Naming — Commenters stated that FDA should
- change its approach to nonproprietary names; that is, ensure that a reference product and all follow-on products share the same nonproprietary name
- eliminate the four-digit suffix for biosimilar names
- instead, implement the new proper name policy for all biologics, so that all biologics (including innovative biologics) have four letter suffixes
Interchangeability — Commenters stated that FDA should
- quickly establish an interchangeable biologics standard and prioritize approval of interchangeable biologics
- use the phrase “therapeutic equivalence” for biologics found interchangeable, because the statute under which CMS acts uses the phrase.
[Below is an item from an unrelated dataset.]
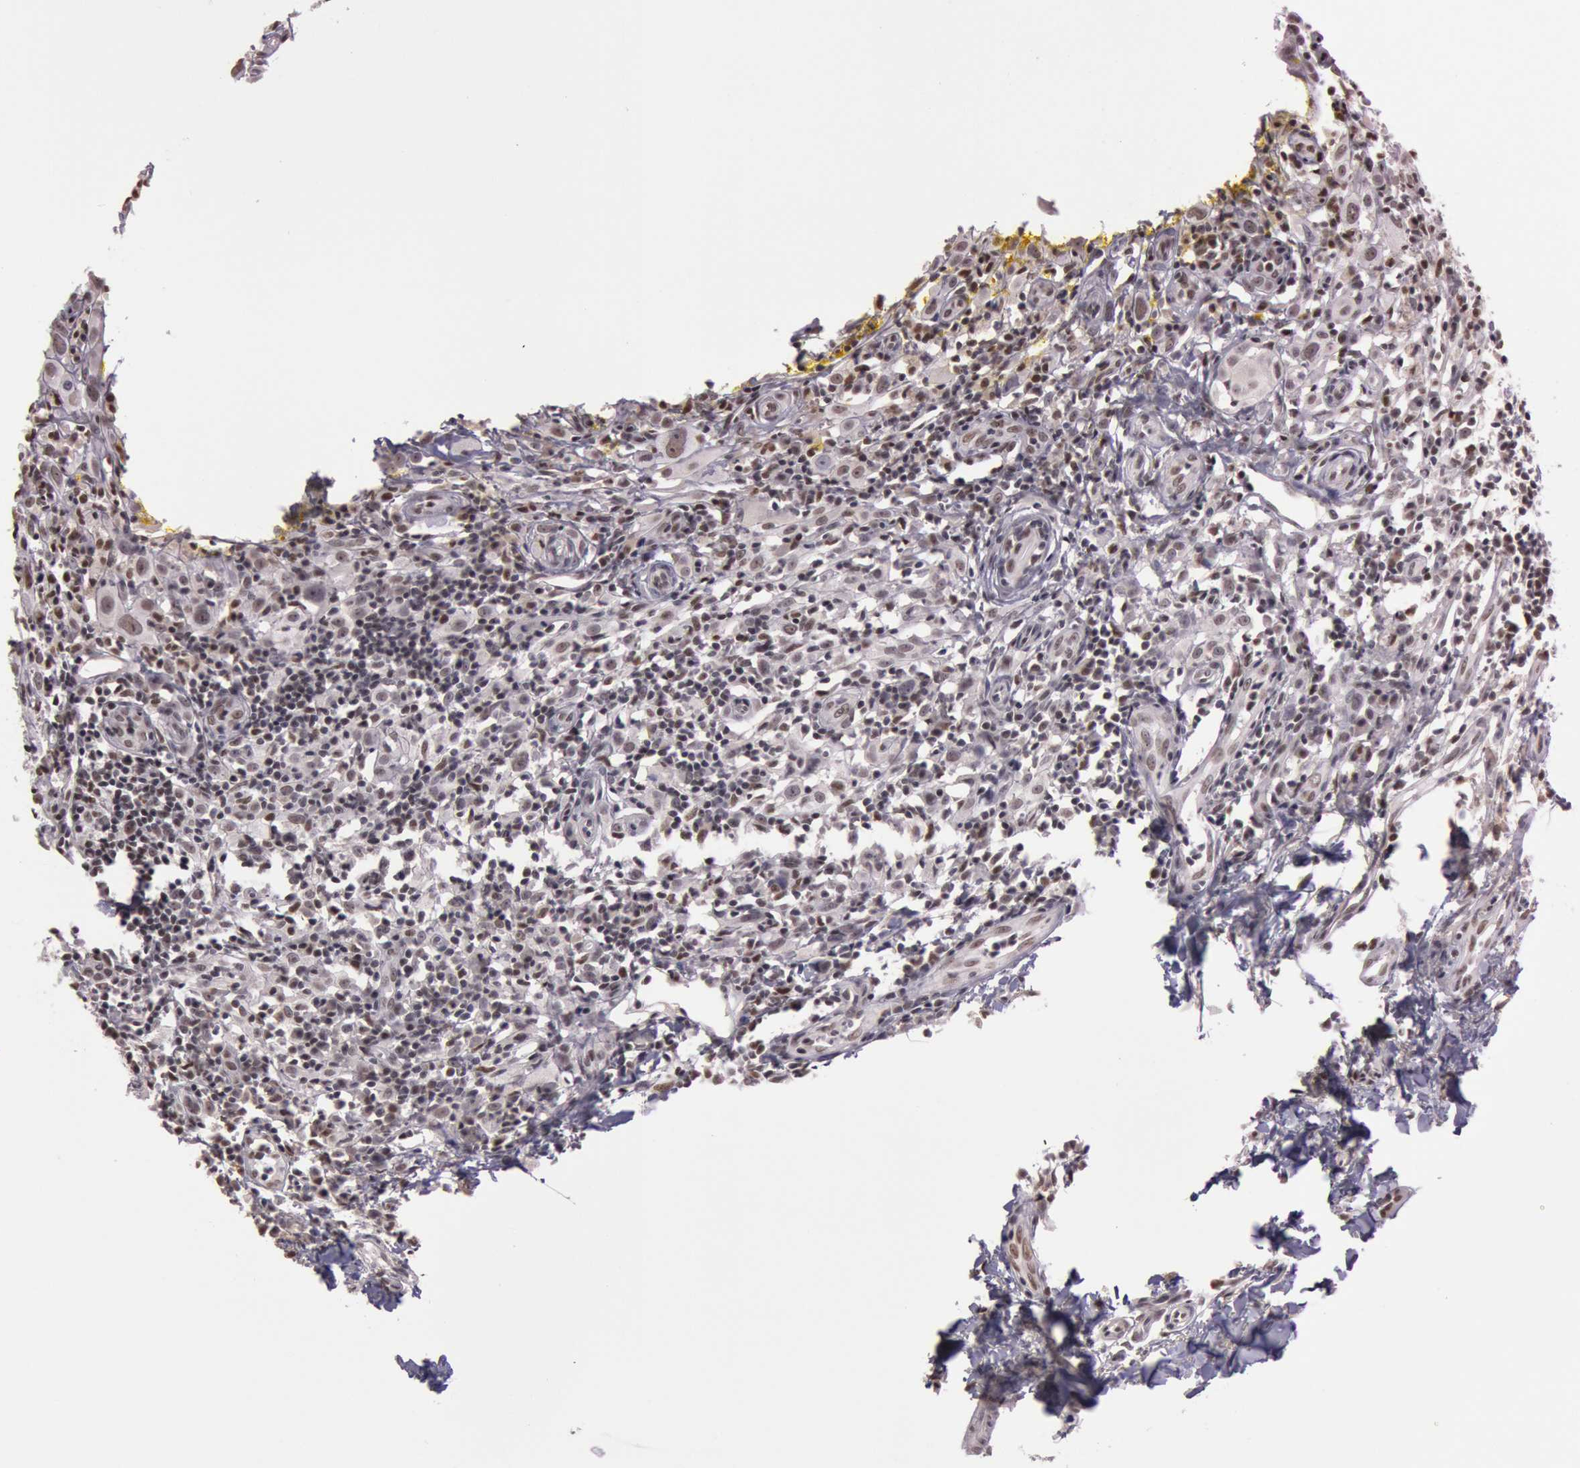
{"staining": {"intensity": "weak", "quantity": "25%-75%", "location": "nuclear"}, "tissue": "melanoma", "cell_type": "Tumor cells", "image_type": "cancer", "snomed": [{"axis": "morphology", "description": "Malignant melanoma, NOS"}, {"axis": "topography", "description": "Skin"}], "caption": "Malignant melanoma was stained to show a protein in brown. There is low levels of weak nuclear expression in approximately 25%-75% of tumor cells.", "gene": "TASL", "patient": {"sex": "female", "age": 52}}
- adopt a policy that statute substitution laws must not conflict with the substitution of biologics deemed interchangeable under the BPCIA (i.e., adopt a formal policy that biosimilar companies can cite when asserting preemption claims)
- ensure that substitutable biosimilars have identical nonproprietary names to their corresponding reference products.
Transparency — Commenters stated that FDA should
- require innovators to promptly disclose upon initial approval all patents covering the approved biologic that a biosimilar company might infringe or violate in developing a biosimilar
- improve the Purple Book so that it is easier to access and search, and also increase the amount of information provided.
MORE TO FOLLOW . . .
** Disclosure: I filed comments of my own (a copy of my testimony in the U.S. House in July 2017). I had testified on my own behalf, and I filed the comments on my own behalf. Nevertheless, readers probably should know that I filed comments.